AK Parti Genel Başkan Vekil Yardımcısı Hasan Turan, Dünya Kudüs Günü dolayısıyla HÜDA PAR'ın "Kudüs Kuşatma Altında" başlığıyla çevrimiçi düzenlemiş olduğu sempozyumda konuştu.

"Filistin sorunu" ibaresinin doğru olmadığını; asıl sorunun "israil sorunu" olduğunu belirten Turan, ABD ve tüm batının işgalci rejime destek verdiğine, BM'nin de işgalcilere karşı sesini yükseltemediğine dikkat çekti.

"Birçok rejimin gündeminde Kudüs yok"

Turan, "İslam dünyasında Müslüman halkların iradesine aykırı olarak iş başına gelmiş birçok rejimin maalesef Kudüs gündemlerinde dahi olamıyor. Bunlar, Kudüs'ün ve İslam dünyasının, Müslüman halkların yüreğinden geçenin mütercimi olmak yerine israilin çıkarlarının, güvenliğinin, hesaplarının beklediği şekilde tutum ve davranışlar ortaya koyuyorlar. Kimisi endişe ile kimisi korku ile kimisi başka hesaplarla… Maalesef bu durumlarla karşı karşıyayız." dedi.

"Hiçbir şey için geç değil"

Mescid-i Aksa için atılan her adımın önemli olduğunu vurgulayan ve Kudüs'ün özgürleşmesi için hiçbir zamanın geç olmadığını söyleyen Turan, "Hiçbir şey için geç değil. Düne göre değerlendirdiğimizde özellikle ülkemiz açısından baktığımızda bu sempozyumu yapıyor olmamız, birçok siyasi hareketimizin öncülerinden katılımın olması, yakın tarihimize göre iyi bir nokta olarak değerlendiriyoruz. Bugün yüreğimizde akan Kudüs sevdası, Kudüs aşkını, Kudüs'le ilgili duygularımızı düşüncelerimizi en hür bir şekilde ifade ediyoruz." diyerek 28 Şubat darbesinin sözde gerekçelerinden birinin de Ankara'da düzenlenen Kudüs programı olduğunu hatırlattı.

Kudüs bizim çatımızdır"

Turan, şöyle konuştu:

"Kudüs ve Filistin meselesini asla ve asla sadece Filistinlilerin meselesi olarak görmüyoruz. Sadece Arapların da meselesi olarak görmüyoruz. Kudüs meselesi ben Müslümanım diyen herkesin meselesidir. Bu meseleyi iç politik gündemimizin çarpışma mevzusu haline dönüştürmemeliyiz. Kudüs bizim çatımızdır.

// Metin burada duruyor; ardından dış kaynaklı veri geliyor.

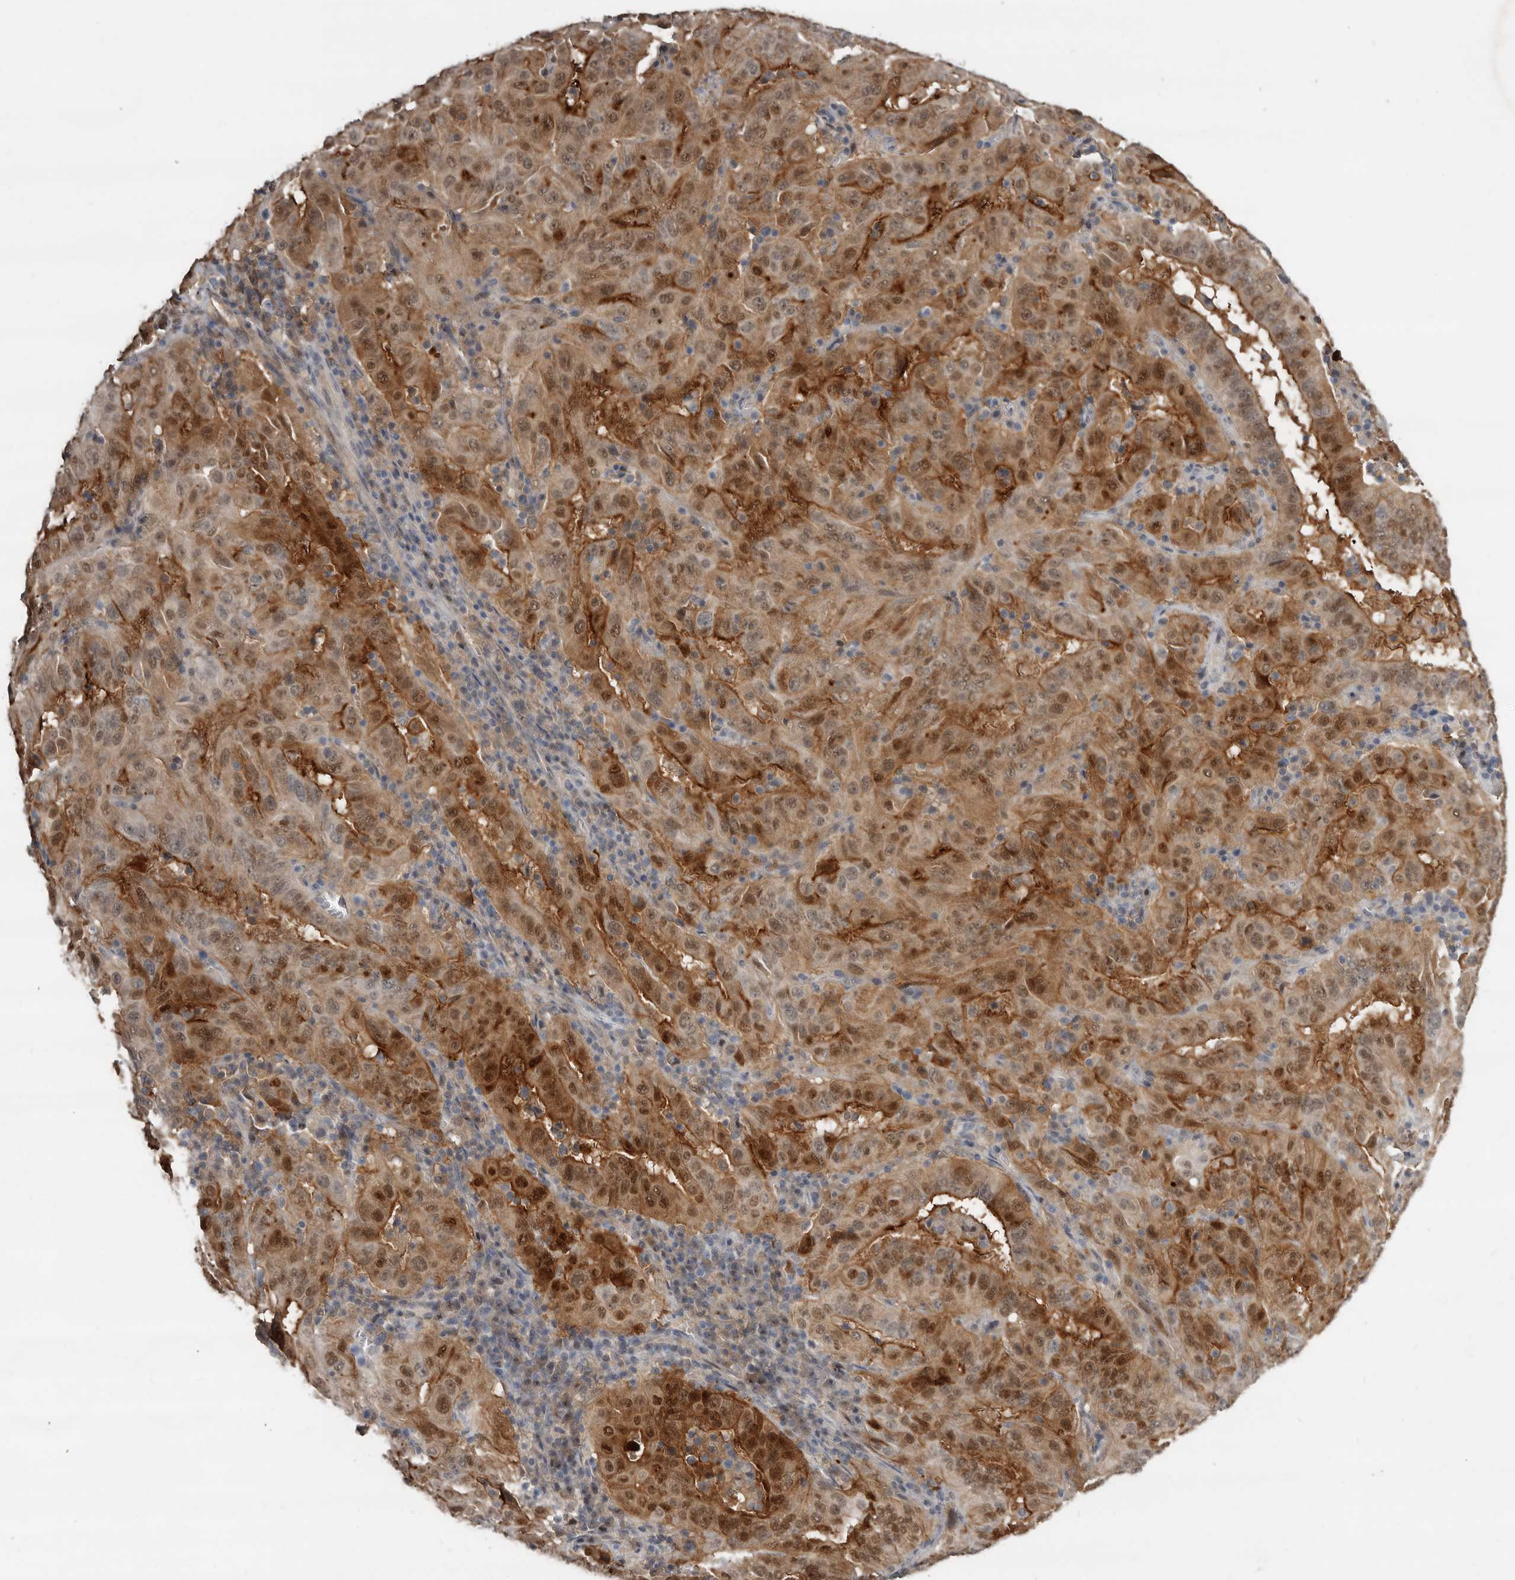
{"staining": {"intensity": "moderate", "quantity": ">75%", "location": "cytoplasmic/membranous,nuclear"}, "tissue": "pancreatic cancer", "cell_type": "Tumor cells", "image_type": "cancer", "snomed": [{"axis": "morphology", "description": "Adenocarcinoma, NOS"}, {"axis": "topography", "description": "Pancreas"}], "caption": "Pancreatic adenocarcinoma stained with a protein marker demonstrates moderate staining in tumor cells.", "gene": "RBKS", "patient": {"sex": "male", "age": 63}}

Bütün ülkeler Kudüs meselesini ortak meseli olarak görmeli. Kudüs'ün o kutsal kubbesinin altında hepimiz toplanmalı, el ele gönül gönüle vererek Kudüs'ün özgürlüğü için çalışmalıyız. Eksilerimizi değil artılarımızı gündeme getirmeli, sürekli dayanışma içerisinde olmalıyız. Ta ki Kudüs özgürlüğüne kavuşana kadar."